Sources: user/module/probe_openssl_lib.go:44-62
Error Handling and User Guidance
The system provides informative error messages when version detection fails:
ErrProbeOpensslVerNotFound = errors.New("OpenSSL/BoringSSL version not found")
ErrProbeOpensslVerBytecodeNotFound = errors.New("OpenSSL/BoringSSL version bytecode not found")User guidance messages suggest manual version specification:
- Android:
"--ssl_version='boringssl_a_13'", "--ssl_version='boringssl_a_14'" - Linux:
"--ssl_version='openssl x.x.x'", support openssl 1.0.x, 1.1.x, 3.x or newer
When automatic selection occurs (downgrade or default), warning messages inform users:
- "OpenSSL/BoringSSL version not found, used downgrade version."
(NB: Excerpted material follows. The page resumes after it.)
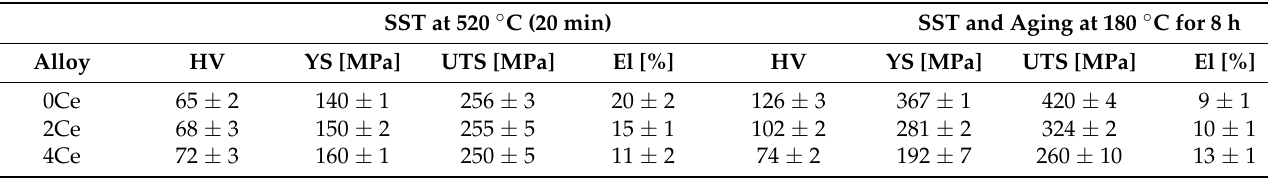
Table 4. Mechanical properties of the thermomechanical-treated samples after solid solution treatment and artificial aging (standard deviation are presented as an error bar). SST at 520 ◦ C (20 min) SST and Aging at 180 ◦ C for 8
- "OpenSSL/BoringSSL version not found, used default version."
Sources: user/module/probe_openssl_lib.go:64-70, user/module/probe_openssl_lib.go:303-314
Integration with Module Initialization
The version detection and bytecode selection integrate into the module initialization sequence:
- Module Init:
MOpenSSLProbe.Init()is called - Offset Map Initialization:
initOpensslOffset()populatessslVersionBpfMap - Library Detection:
detectOpenssl(soPath)extracts version string - Bytecode Selection:
autoDetectBytecode(ver, soPath, isAndroid)chooses bytecode - eBPF Loading: Selected bytecode file is loaded into kernel
This sequence ensures that the correct structure offsets are available before any eBPF programs attempt to access target library internals.